Capítulo IV: Donde la noche se quebró.
Nadie los echó de menos. No hubo palabras, ni miradas, ni manos que intentaran retenerlos. El sonido del fuego y el rumor lejano de la música los volvió fantasmas, recorriendo el sendero inverso a las risas y el cantar.
Caminaron por la vereda que bordea la fuente, como si siguieran un destino soñado, hasta que apareció el silencio. El viñátigo los recibió otra vez.
La luna se reflejaba en el agua, y el viento soplaba con un temblor nuevo.
Ella temblaba también. No de frío, sino de algo más antiguo y visceral.
Él no hablaba, pero su pecho ardía como un volcán dormido.
Cuando sus manos se encontraron, lo hicieron como si el mundo fuera sencillo.
Y entonces, sin ceremonia ni anuncio, sus labios se tocaron.
No fue largo. Pero iluminó el alba.
Una chispa que encendió la noche y el alma de todos los presentes. Porque, aunque nadie los viera llegar, todos sintieron el estallido. El aire cambió. La tierra vibró. Y el claro enmudeció, como si una verdad demasiado grande hubiese cruzado el umbral de lo permitido.
Alguien gritó.
Una anciana se llevó las manos a la cara.
Los del agua retrocedieron.
Los del fuego, tensos, formaron un círculo.
No era solo la unión de un beso.
Era el principio de un pacto roto.
Una guardiana avanzó con los brazos abiertos, invocando la calma.
Pero entonces, el cielo respondió. Desde la isla hermana, una columna de fuego se alzó con furia. El volcán despertó con un rugido que partió la noche en dos.
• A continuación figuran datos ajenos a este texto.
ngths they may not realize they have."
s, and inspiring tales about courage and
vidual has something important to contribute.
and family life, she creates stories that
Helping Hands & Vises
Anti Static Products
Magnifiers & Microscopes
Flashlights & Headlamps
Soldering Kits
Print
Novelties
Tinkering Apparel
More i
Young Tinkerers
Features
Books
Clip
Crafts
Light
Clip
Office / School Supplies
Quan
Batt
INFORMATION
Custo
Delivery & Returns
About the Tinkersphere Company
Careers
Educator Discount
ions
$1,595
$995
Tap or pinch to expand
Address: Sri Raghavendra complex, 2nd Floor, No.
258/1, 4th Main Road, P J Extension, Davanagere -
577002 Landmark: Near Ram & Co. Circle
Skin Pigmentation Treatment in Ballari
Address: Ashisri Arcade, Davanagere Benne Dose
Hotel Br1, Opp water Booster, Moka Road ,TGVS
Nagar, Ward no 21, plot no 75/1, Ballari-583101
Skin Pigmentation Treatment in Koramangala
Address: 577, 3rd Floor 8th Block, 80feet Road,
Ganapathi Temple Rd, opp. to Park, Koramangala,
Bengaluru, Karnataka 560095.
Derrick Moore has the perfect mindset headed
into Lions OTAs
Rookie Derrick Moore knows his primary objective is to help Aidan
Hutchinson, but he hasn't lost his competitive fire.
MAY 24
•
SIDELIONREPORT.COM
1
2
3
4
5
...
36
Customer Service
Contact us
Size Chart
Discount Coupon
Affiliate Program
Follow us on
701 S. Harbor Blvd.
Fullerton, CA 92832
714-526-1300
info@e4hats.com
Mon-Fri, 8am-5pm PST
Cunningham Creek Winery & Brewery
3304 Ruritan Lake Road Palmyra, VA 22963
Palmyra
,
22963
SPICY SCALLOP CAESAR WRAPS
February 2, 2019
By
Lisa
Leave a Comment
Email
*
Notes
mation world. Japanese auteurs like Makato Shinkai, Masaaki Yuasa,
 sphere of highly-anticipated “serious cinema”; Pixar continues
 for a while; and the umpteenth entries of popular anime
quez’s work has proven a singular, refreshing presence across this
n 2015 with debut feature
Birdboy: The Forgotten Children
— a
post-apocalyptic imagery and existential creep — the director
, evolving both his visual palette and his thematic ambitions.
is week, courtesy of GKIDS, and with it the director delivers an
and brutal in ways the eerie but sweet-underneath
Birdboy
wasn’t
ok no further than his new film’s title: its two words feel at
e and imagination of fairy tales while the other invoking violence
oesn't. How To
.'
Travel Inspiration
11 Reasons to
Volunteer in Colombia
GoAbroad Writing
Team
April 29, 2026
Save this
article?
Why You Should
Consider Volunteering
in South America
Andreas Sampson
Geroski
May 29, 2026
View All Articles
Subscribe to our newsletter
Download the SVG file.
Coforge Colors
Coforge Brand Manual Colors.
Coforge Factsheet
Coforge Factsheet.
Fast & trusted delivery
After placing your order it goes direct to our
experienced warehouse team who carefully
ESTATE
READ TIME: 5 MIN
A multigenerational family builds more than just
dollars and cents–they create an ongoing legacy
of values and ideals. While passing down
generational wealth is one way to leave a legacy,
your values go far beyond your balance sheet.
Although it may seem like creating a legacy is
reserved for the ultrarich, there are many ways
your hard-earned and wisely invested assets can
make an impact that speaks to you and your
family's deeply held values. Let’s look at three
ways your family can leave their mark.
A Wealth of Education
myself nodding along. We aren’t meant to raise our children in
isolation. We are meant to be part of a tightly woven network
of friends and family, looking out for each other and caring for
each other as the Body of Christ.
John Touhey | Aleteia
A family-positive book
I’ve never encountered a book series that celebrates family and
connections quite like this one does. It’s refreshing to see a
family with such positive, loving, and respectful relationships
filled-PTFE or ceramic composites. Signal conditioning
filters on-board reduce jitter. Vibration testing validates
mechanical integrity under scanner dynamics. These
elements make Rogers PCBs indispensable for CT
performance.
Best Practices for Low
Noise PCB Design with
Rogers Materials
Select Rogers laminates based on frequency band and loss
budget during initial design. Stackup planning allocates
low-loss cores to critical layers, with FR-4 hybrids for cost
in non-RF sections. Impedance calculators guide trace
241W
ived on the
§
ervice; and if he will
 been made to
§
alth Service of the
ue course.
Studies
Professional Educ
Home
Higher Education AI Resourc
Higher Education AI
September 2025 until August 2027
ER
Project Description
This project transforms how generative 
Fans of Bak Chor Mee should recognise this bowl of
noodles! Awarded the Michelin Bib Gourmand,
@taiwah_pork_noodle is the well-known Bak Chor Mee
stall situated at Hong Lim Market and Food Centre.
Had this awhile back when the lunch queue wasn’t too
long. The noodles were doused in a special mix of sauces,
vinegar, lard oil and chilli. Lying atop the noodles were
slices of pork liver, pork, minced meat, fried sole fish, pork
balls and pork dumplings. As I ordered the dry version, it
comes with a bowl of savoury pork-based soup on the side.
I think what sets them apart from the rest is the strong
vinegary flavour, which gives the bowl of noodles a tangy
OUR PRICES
Las llamas dibujaron en el horizonte una herida abierta.
—¡Es la señal! —gritó alguien.
—¡Debéis iros! —sentenció otro.
Y el caos se impuso.
Los visitantes fueron rodeados, empujados, separados.
Ella gritó su nombre, que no sabían.
Él intentó volver, pero los suyos lo retuvieron.
El viñátigo fue testigo del desgarrón.
Y la fuente, muda, guardó en su espejo roto el rastro de lo imposible.